The pandemic will slash government funding needed to build more infrastructure – which developers do not have to pay for, according to Nico Calavita, who calls the plan “a reckless approach.”
“These densities are being proposed in “transit priority” areas,” he wrote in a letter to the city. “But where is the transit?.......In a post-COVID19 economic reality, funding from the federal government or state is very unlikely. Additionally, with COVID19, the desirability and feasibility of transit has taken a hit.”
That’s a particularly thorny problem since the city does not control transit – and both the Metropolitan Transit System and SANDAG have no extra funding and need voter approval to raise money.
Though the plan was introduced months ago, it was months before anyone took a close look at the details; in part because the document is so hard to decipher, Calavita says.
Zoning maps reduce neighborhoods to codes – single family and multifamily, come in at R-1 and R 3-9, for example.

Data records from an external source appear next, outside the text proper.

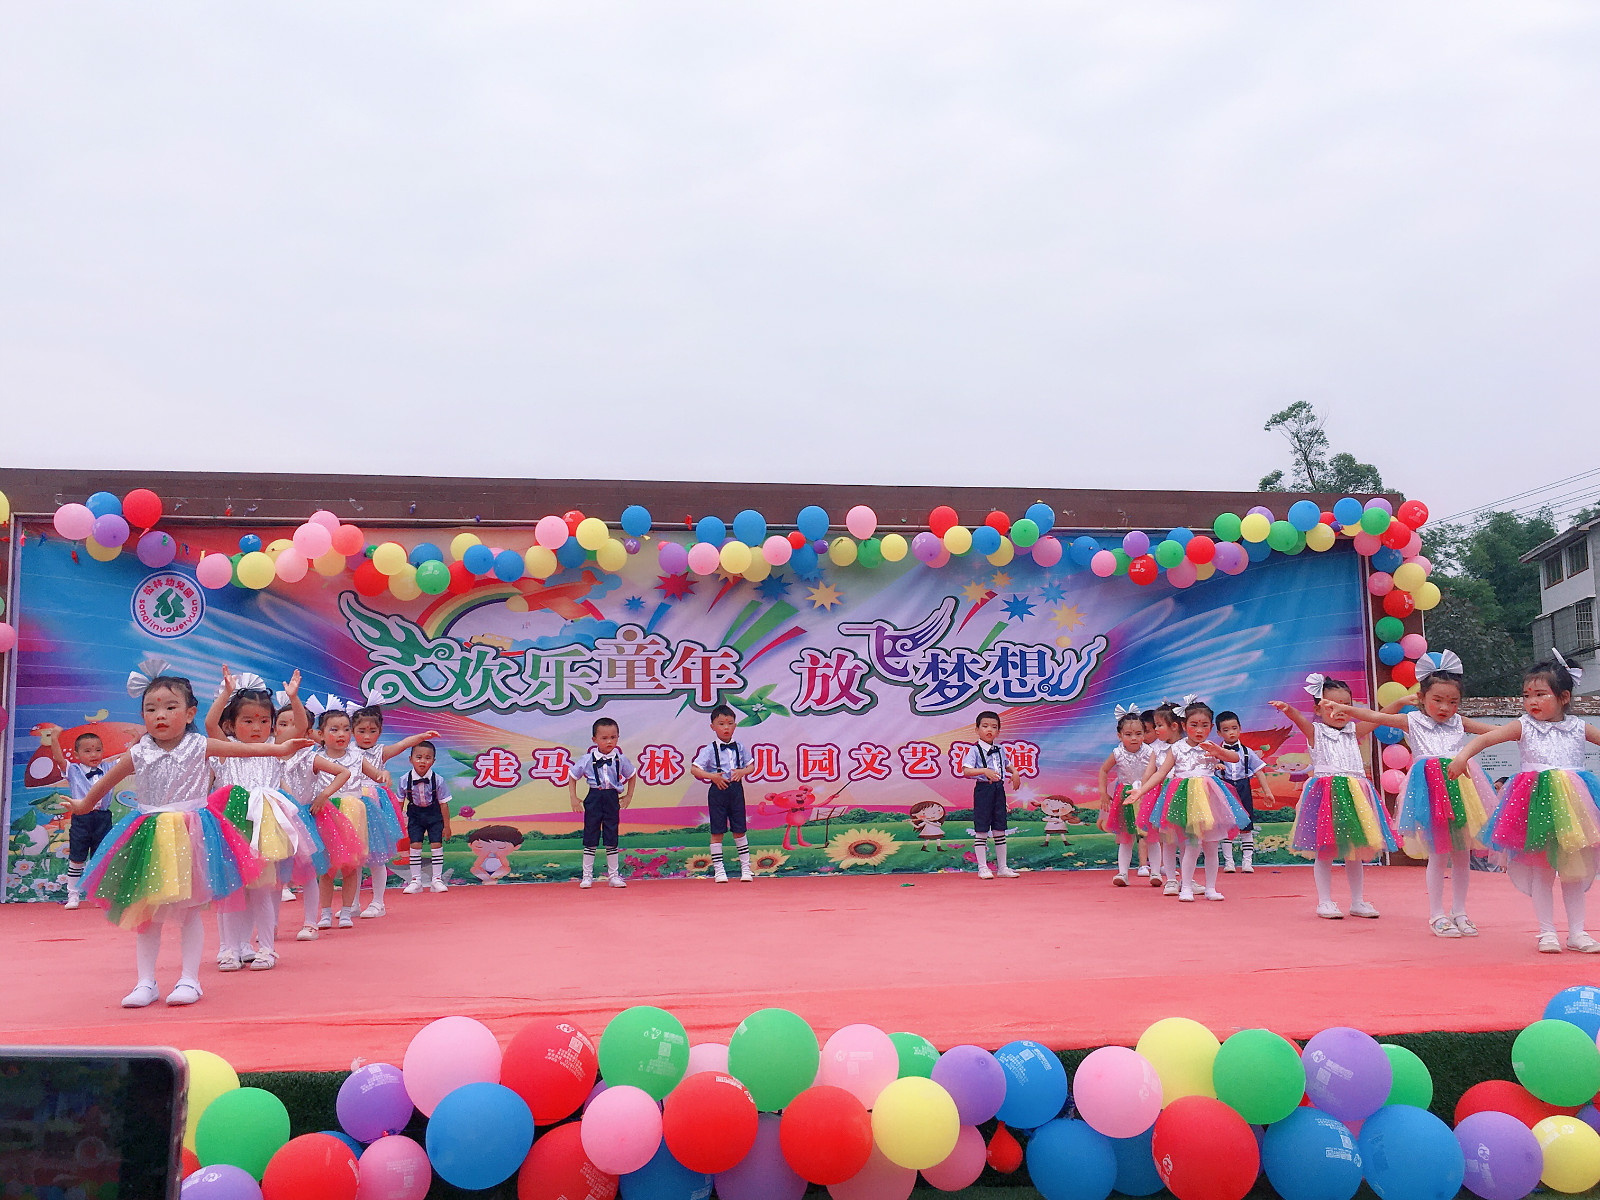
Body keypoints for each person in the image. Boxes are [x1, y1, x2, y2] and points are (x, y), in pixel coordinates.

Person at [67, 675, 309, 1007]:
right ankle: (145, 982)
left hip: (191, 834)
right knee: (147, 913)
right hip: (150, 835)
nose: (160, 715)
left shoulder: (200, 746)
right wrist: (83, 804)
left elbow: (246, 749)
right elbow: (106, 782)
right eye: (151, 709)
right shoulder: (139, 753)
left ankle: (190, 980)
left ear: (190, 713)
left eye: (170, 707)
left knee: (190, 912)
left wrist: (280, 748)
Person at [1330, 650, 1497, 938]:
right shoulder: (1414, 721)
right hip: (1430, 790)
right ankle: (1437, 914)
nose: (1445, 707)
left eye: (1453, 702)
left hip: (1461, 788)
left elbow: (1495, 731)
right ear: (1421, 698)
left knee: (1461, 854)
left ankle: (1460, 911)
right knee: (1438, 854)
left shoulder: (1460, 722)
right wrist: (1347, 710)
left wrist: (1528, 729)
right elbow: (1375, 715)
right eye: (1437, 700)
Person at [1450, 652, 1600, 953]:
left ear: (1563, 697)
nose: (1531, 701)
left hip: (1575, 808)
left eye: (1540, 694)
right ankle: (1547, 932)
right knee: (1542, 871)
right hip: (1535, 806)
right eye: (1526, 695)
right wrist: (1462, 756)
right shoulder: (1524, 726)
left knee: (1572, 872)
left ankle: (1577, 932)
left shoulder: (1578, 727)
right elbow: (1484, 740)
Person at [202, 669, 323, 972]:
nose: (257, 727)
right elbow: (209, 724)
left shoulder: (276, 749)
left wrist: (294, 698)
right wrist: (225, 693)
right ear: (231, 724)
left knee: (262, 890)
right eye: (247, 721)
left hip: (264, 827)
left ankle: (266, 948)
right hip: (232, 824)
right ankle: (232, 948)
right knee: (232, 890)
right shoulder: (226, 749)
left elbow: (301, 727)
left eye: (264, 721)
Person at [1272, 674, 1398, 920]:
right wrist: (1288, 709)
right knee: (1325, 850)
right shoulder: (1316, 731)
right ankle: (1325, 901)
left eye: (1345, 705)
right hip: (1327, 796)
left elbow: (1381, 717)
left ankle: (1358, 901)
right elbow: (1299, 719)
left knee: (1355, 852)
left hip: (1355, 795)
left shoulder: (1354, 731)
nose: (1339, 711)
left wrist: (1401, 701)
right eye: (1331, 705)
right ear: (1318, 709)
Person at [1128, 699, 1244, 902]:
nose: (1199, 730)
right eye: (1194, 725)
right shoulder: (1177, 748)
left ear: (1211, 727)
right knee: (1191, 845)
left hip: (1209, 798)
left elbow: (1234, 758)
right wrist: (1141, 791)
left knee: (1211, 846)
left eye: (1205, 725)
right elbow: (1160, 773)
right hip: (1184, 798)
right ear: (1184, 725)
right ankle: (1186, 887)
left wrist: (1219, 752)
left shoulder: (1212, 746)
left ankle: (1210, 888)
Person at [271, 702, 355, 943]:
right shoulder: (269, 756)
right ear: (275, 729)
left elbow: (343, 772)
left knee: (309, 873)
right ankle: (271, 926)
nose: (289, 729)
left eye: (295, 724)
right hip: (276, 822)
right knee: (275, 877)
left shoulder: (309, 758)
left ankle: (310, 923)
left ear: (308, 732)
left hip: (305, 821)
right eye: (283, 724)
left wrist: (323, 795)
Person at [349, 704, 439, 916]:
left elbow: (402, 744)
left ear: (380, 731)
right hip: (351, 805)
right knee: (354, 860)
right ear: (352, 731)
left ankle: (378, 903)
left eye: (373, 731)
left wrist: (420, 737)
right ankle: (351, 903)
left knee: (375, 857)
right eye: (361, 731)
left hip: (373, 805)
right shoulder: (347, 751)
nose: (367, 736)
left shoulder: (381, 752)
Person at [314, 707, 395, 928]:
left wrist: (384, 774)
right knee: (327, 868)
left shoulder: (357, 757)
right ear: (321, 734)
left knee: (351, 866)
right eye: (334, 729)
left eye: (346, 729)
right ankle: (325, 913)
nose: (341, 734)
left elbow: (376, 774)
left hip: (353, 814)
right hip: (326, 814)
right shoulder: (316, 758)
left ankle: (348, 910)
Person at [568, 718, 635, 889]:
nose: (609, 741)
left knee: (611, 835)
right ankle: (587, 876)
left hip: (612, 798)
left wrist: (628, 796)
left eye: (613, 737)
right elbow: (573, 776)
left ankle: (613, 876)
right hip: (594, 797)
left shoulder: (620, 759)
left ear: (618, 737)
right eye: (604, 738)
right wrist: (574, 798)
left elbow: (632, 775)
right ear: (594, 740)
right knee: (590, 835)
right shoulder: (587, 759)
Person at [689, 705, 754, 883]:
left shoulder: (739, 747)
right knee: (717, 831)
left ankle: (746, 869)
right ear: (713, 727)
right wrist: (713, 777)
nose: (726, 727)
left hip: (736, 791)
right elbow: (694, 769)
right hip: (718, 792)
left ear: (735, 726)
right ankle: (719, 870)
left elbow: (751, 765)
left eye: (730, 723)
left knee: (740, 830)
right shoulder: (709, 749)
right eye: (721, 724)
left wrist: (742, 772)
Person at [51, 731, 110, 909]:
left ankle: (98, 894)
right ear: (77, 755)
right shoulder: (73, 770)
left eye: (98, 750)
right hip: (82, 819)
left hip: (103, 818)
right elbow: (59, 759)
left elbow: (128, 759)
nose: (94, 754)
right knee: (77, 858)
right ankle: (73, 894)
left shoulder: (109, 768)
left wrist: (135, 739)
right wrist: (54, 738)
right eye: (88, 751)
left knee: (100, 857)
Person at [1096, 705, 1154, 886]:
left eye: (1138, 733)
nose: (1134, 738)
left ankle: (1156, 873)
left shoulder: (1150, 752)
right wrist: (1103, 793)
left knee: (1151, 835)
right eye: (1128, 734)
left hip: (1146, 794)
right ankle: (1122, 873)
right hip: (1125, 797)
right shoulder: (1117, 753)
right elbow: (1104, 770)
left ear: (1144, 734)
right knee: (1126, 836)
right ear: (1119, 736)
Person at [960, 710, 1022, 879]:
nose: (989, 730)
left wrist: (1015, 772)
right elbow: (966, 771)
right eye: (985, 726)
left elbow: (1007, 765)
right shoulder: (974, 750)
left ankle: (1002, 867)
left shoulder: (1000, 749)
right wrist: (984, 771)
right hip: (983, 790)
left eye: (994, 727)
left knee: (999, 829)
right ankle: (982, 867)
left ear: (998, 731)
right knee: (981, 829)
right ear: (977, 729)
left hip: (998, 790)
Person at [1137, 701, 1185, 894]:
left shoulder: (1187, 745)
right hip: (1163, 795)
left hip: (1185, 794)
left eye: (1159, 725)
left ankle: (1188, 879)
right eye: (1155, 725)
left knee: (1186, 840)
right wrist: (1141, 791)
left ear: (1174, 726)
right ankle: (1171, 879)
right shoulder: (1156, 749)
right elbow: (1150, 773)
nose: (1156, 729)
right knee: (1168, 838)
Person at [1214, 710, 1271, 874]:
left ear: (1240, 729)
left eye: (1234, 728)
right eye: (1226, 730)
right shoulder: (1216, 752)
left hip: (1243, 788)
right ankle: (1229, 862)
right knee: (1226, 826)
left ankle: (1247, 862)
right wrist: (1215, 766)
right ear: (1219, 733)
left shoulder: (1247, 752)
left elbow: (1259, 771)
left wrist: (1267, 792)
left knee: (1246, 826)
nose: (1231, 732)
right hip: (1224, 789)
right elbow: (1207, 770)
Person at [400, 740, 454, 894]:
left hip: (434, 815)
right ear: (410, 759)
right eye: (418, 757)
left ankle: (436, 880)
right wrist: (398, 823)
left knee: (436, 845)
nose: (422, 761)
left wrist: (447, 826)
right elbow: (400, 802)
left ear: (433, 761)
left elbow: (444, 804)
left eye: (427, 758)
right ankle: (415, 881)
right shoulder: (404, 779)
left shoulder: (439, 780)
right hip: (415, 815)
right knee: (415, 845)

Another, separate document contains the translations for the zoning and the mayor’s proposed regulations for how much can be built on those lots.
The plan ends transitional zoning, where heights and density change gradually so that tall buildings don’t tower over tiny homes. “They could actually be large scale buildings,” said Deborah Sharp. “And it would eliminate the community input.”
The sweeping relaxation of development rules and zoning is only meant to encourage small infill projects, says Leslie Keaveney of the city planning staff. If the project meets the relaxed city standards, approval is a development services department decision not subject to neighborhood review, though people can comment. The developer impact fee, meant to shore up amenities in neighborhoods – libraries, green spaces, infrastructure – may go away, too if there’s enough affordable housing in the project.
“The main goal of this program is to incentivize housing,” said Brian Schoenfrisch, from the city. “Right now we would have to triple our housing production to meet our housing goals. This is tailored to meet our local needs.”
But Andrea Schlageter from Ocean Beach pointed out that a city that needs 30,000 new homes shouldn’t tolerate 16,000 short-term rentals, something she says the city ignores.
“Every time we talk about housing, you guys just go to developers and ask them what do they want us to give them now,” she said. “You keep saying ‘holistic approach’ which means top down approach. What that approach means is taking money from the suburbs and putting downtown.“
Under pressure to approve the plan, the neighborhood representatives balked. “It ought to be referred back to the planning department and go out to planning groups so they can weigh in on the details,” said Howard Wayne, representing Linda Vista.
Floor area ratio is emerging as a way to assess a project while granting a building permit. It is derived by dividing the gross floor space by the lot size; so the allowable floor space is equal to the proposed floor area ratio set by the city multiplied by the size of the lot. With a floor area ratio of eight, all the bonuses and a 12,000 square foot lot, the developer can build up to 96,000 square feet – but in the buildable part of the lot, that’s eight stories.